When you install the valve body there are seven attaching bolts. When installing the valve body you need to pay attention to a couple things. Make sure the shift lever sits in the spool valve slot and the steel tube on the valve-body slips into the hole in the case. Both of these have to be lined up when you install it. Torque the bolts down and you are ready to continue.

Next up is the low band adjustment. Turn the adjusting bolt in and tighten it to 72 in/lbs. Then back it out 3 ¾ turns. I recommend adjusting the band every 15 –20 runs. Some racers say this is not needed. Some racers think this is probably to often. It is a simple operation and I choose to do it and recommend my customers do the same.

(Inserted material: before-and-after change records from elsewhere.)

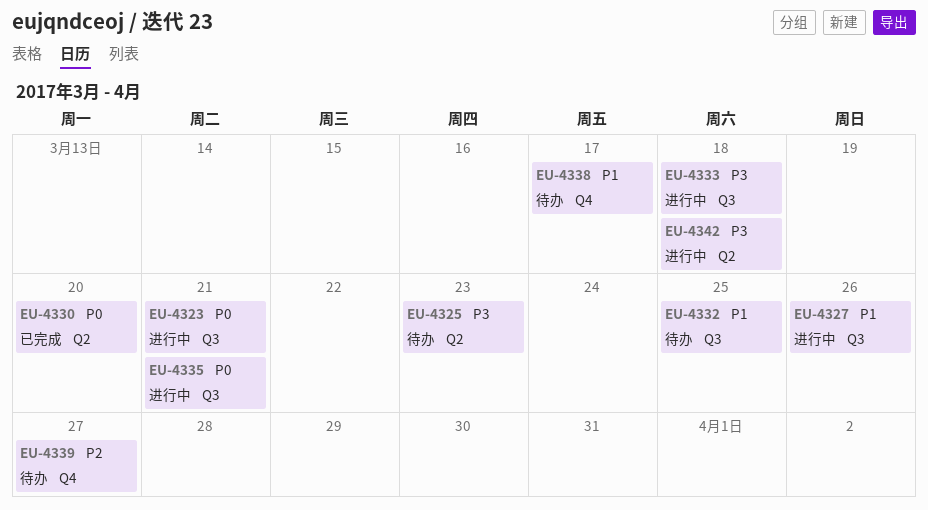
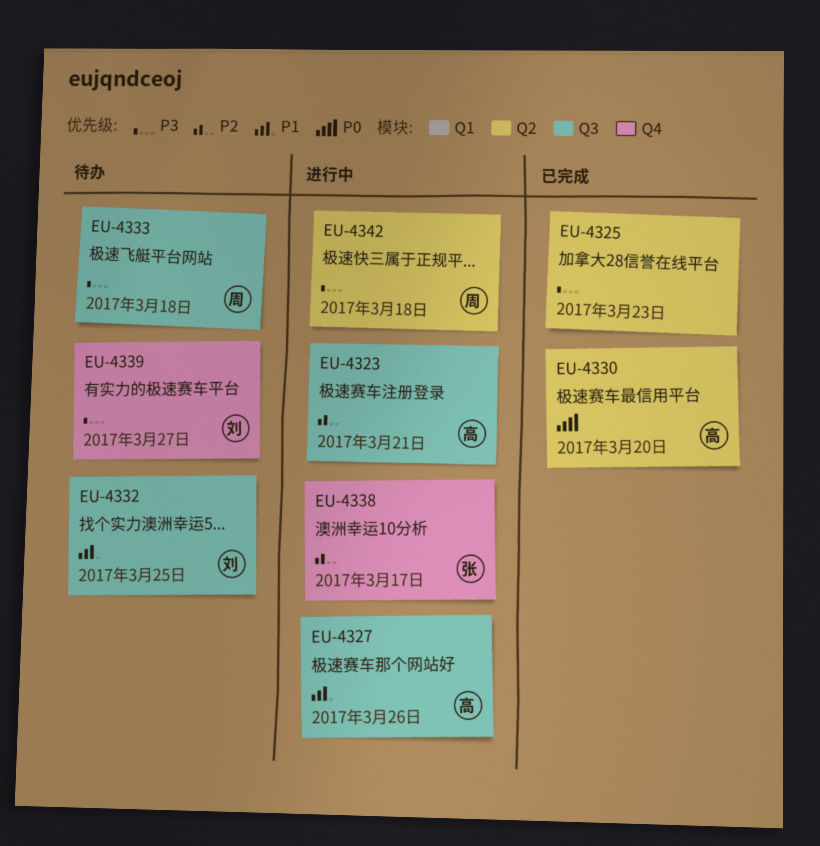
EU-4323, priority: P0 -> P2
EU-4325, status: 待办 -> 已完成
EU-4333, status: 进行中 -> 待办
EU-4335: present -> none
EU-4338, status: 待办 -> 进行中
EU-4338, priority: P1 -> P2
EU-4339, priority: P2 -> P3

Front Pump and Final Assembly.
Now you are getting close to being done. Look over your work bench and makes sure you haven’t “forgotten” something. Just take a few minutes and make sure you don’t have a “spare” seal, thrust washer or spring lying on the workbench.

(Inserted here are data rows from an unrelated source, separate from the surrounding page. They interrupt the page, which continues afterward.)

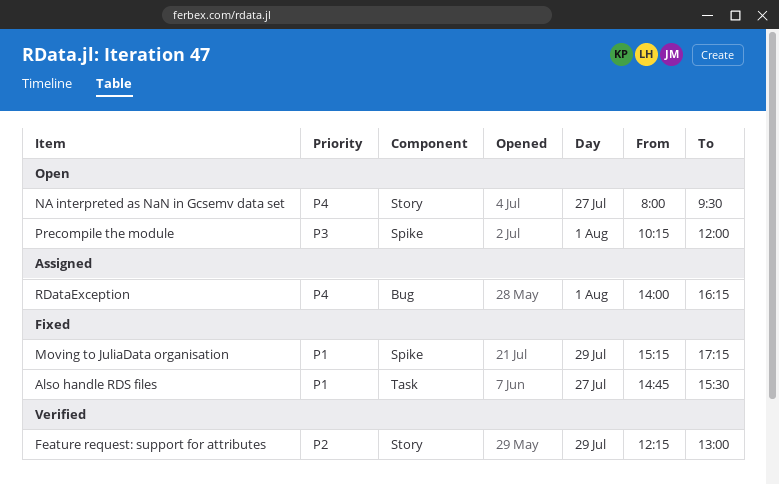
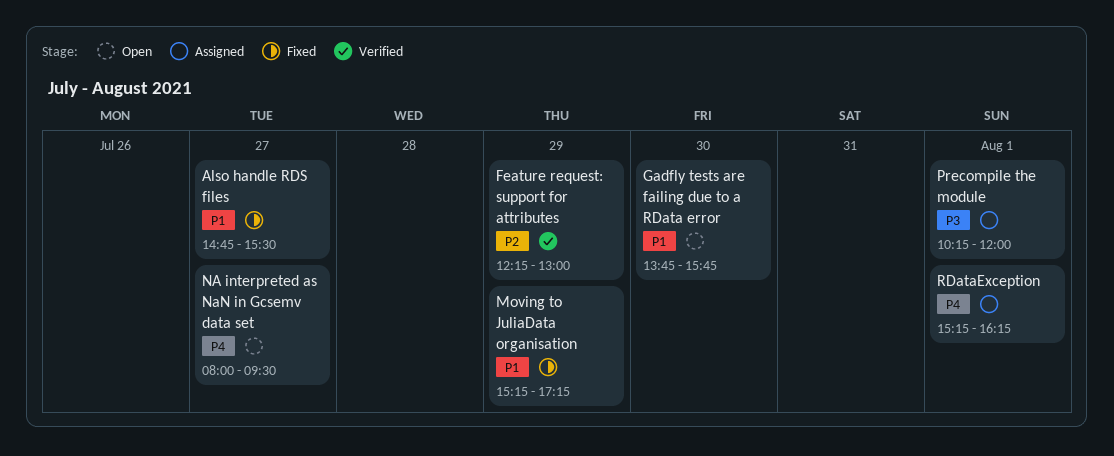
Gadfly tests are failing due to a RData error: none -> present
Precompile the module, status: Open -> Assigned
RDataException, begins: 14:00 -> 15:15

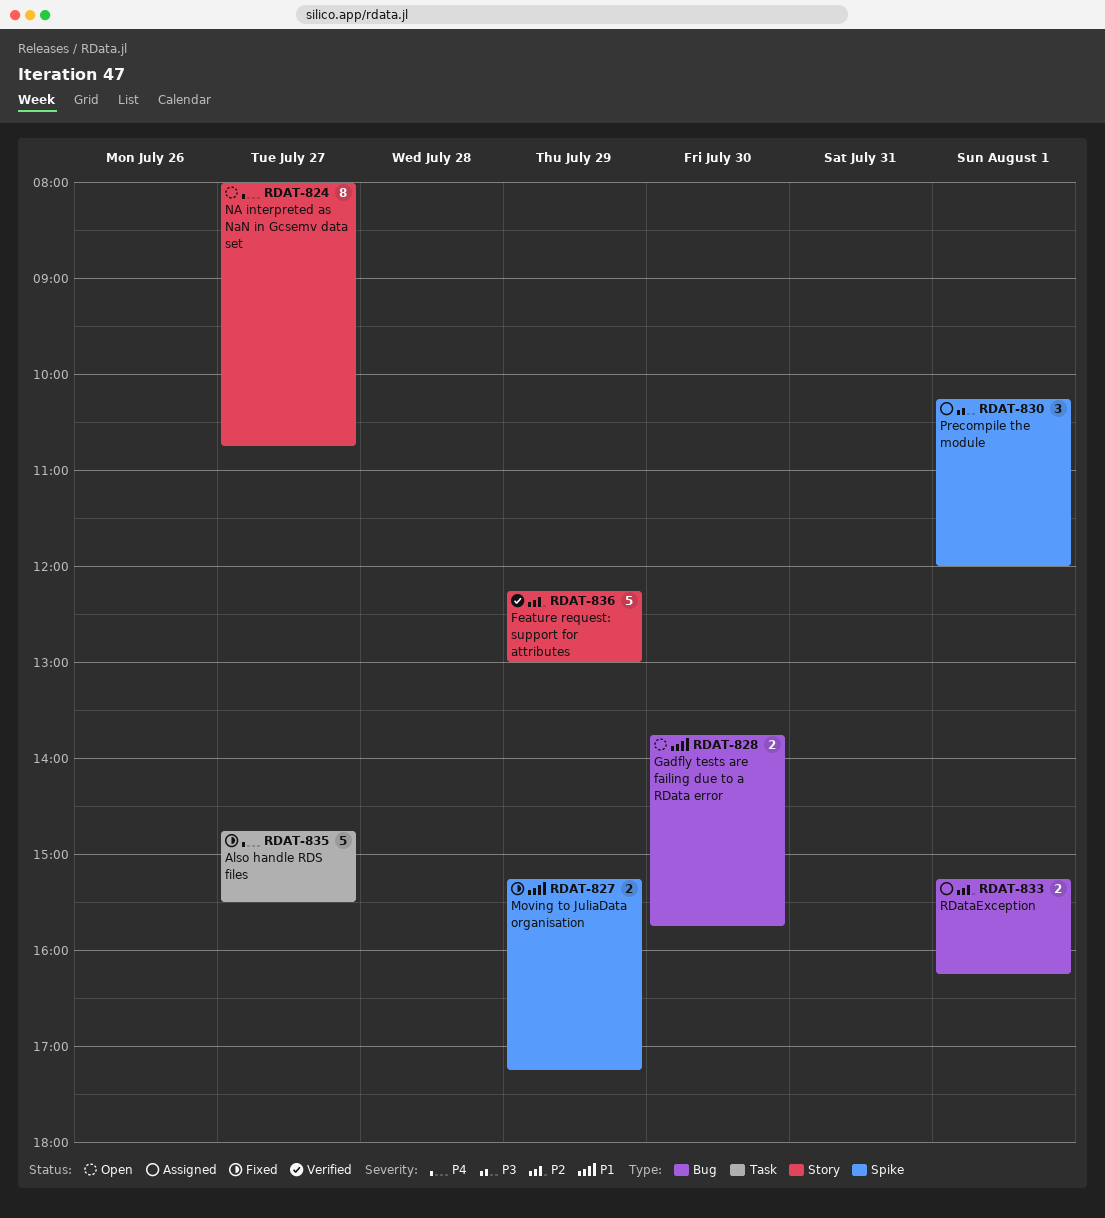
Also handle RDS files, priority: P1 -> P4
NA interpreted as NaN in Gcsemv data set, ends: 09:30 -> 10:45
RDataException, priority: P4 -> P2

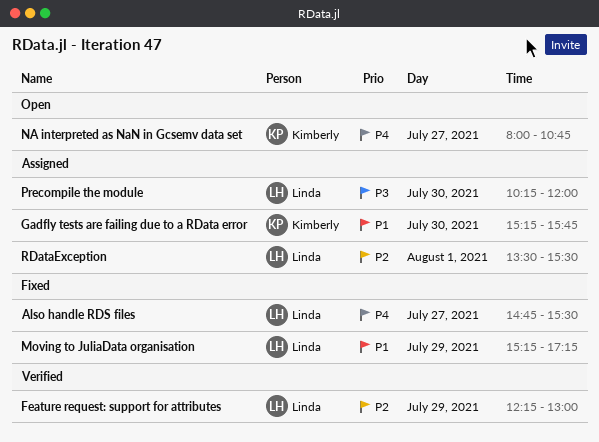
Gadfly tests are failing due to a RData error, status: Open -> Assigned
Gadfly tests are failing due to a RData error, begins: 13:45 -> 15:15
Precompile the module, day: Aug 1 -> Jul 30
RDataException, begins: 15:15 -> 13:30
RDataException, ends: 16:15 -> 15:30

The front pump needs to have the two sealing rings installed as does the input shaft. I fill the ring grooves with trans assembly gel and when I put the rings in the groove the gel holds them in place and makes them easy to install. If you nick one or see a flaw in it, get a new one. They are cheap and at the same time, very important to the operation of the transmission.

I take a couple 3” long - 5/16” NC bolts, cut the head off and round off the end so I can use them as alignment pins to sit the pump down on. This helps keep the pump gasket in place and centers the pump as it goes in so the sealing rings slide into the high drum easily.

Put the large O-ring on the pump, make sure it is not twisted and coat it liberally with assembly lube. As you slide it over the alignment pins keep it as level as possible. Put the special washers or O-rings on the pump bolts and tighten them up in a criss-cross pattern. Final torque is 18 to 20 ft./lbs.

If everything slid into place correctly you will have a leak-free front pump.
(If you are using a J-W Ultra-Bell they have special front bolts and O-rings. Follow their instructions and you will have no problems).

Next up is the oil filter installation on the valve body. If you have a deep pan you need a matching oil filter extension to lower the filter into the deeper sump. I recommend the screen type filter over the woven cloth style. The screen can be washed off during regular maintenance or if you are at the track and have the pan off for something.